■ **Dataset records**:
┌────────
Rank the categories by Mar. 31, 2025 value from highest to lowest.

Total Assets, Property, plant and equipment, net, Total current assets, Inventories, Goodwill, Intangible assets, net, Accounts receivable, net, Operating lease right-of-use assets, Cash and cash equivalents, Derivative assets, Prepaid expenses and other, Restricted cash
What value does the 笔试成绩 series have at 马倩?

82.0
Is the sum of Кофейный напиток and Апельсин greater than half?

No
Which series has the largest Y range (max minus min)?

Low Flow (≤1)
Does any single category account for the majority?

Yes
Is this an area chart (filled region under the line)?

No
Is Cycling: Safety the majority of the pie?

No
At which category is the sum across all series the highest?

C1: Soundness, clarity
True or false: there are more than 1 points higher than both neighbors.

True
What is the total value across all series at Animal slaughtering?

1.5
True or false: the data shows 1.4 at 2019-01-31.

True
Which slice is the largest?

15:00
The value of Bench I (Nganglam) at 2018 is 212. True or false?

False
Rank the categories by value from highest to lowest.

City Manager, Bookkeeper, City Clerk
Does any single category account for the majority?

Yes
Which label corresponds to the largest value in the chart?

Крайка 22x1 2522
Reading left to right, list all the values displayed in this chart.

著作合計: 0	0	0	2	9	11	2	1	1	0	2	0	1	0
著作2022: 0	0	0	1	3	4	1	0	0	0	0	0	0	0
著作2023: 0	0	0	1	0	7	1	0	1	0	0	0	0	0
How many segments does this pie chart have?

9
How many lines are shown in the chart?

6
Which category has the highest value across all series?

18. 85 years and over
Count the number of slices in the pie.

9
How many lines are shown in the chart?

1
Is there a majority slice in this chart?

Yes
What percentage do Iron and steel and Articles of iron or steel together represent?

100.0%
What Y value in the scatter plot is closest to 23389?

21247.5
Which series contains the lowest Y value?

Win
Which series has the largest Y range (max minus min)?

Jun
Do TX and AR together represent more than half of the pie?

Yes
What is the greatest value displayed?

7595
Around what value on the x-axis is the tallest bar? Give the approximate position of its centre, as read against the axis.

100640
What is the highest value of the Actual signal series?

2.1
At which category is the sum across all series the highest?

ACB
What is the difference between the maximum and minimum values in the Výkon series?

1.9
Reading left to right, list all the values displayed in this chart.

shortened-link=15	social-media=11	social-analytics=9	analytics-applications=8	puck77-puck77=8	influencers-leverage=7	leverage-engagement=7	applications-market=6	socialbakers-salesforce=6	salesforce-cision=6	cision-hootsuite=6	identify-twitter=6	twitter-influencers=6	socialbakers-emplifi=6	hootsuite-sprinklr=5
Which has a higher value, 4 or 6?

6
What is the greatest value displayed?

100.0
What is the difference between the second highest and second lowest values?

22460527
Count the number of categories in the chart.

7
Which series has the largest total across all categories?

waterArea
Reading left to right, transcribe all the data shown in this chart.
└────────
Edit the records from the beginning up to and including the line with "Which label corresponds", changing every "largest" to "biggest" and leaving everything else unchanged.

Rank the categories by Mar. 31, 2025 value from highest to lowest.

Total Assets, Property, plant and equipment, net, Total current assets, Inventories, Goodwill, Intangible assets, net, Accounts receivable, net, Operating lease right-of-use assets, Cash and cash equivalents, Derivative assets, Prepaid expenses and other, Restricted cash
What value does the 笔试成绩 series have at 马倩?

82.0
Is the sum of Кофейный напиток and Апельсин greater than half?

No
Which series has the biggest Y range (max minus min)?

Low Flow (≤1)
Does any single category account for the majority?

Yes
Is this an area chart (filled region under the line)?

No
Is Cycling: Safety the majority of the pie?

No
At which category is the sum across all series the highest?

C1: Soundness, clarity
True or false: there are more than 1 points higher than both neighbors.

True
What is the total value across all series at Animal slaughtering?

1.5
True or false: the data shows 1.4 at 2019-01-31.

True
Which slice is the biggest?

15:00
The value of Bench I (Nganglam) at 2018 is 212. True or false?

False
Rank the categories by value from highest to lowest.

City Manager, Bookkeeper, City Clerk
Does any single category account for the majority?

Yes
Which label corresponds to the biggest value in the chart?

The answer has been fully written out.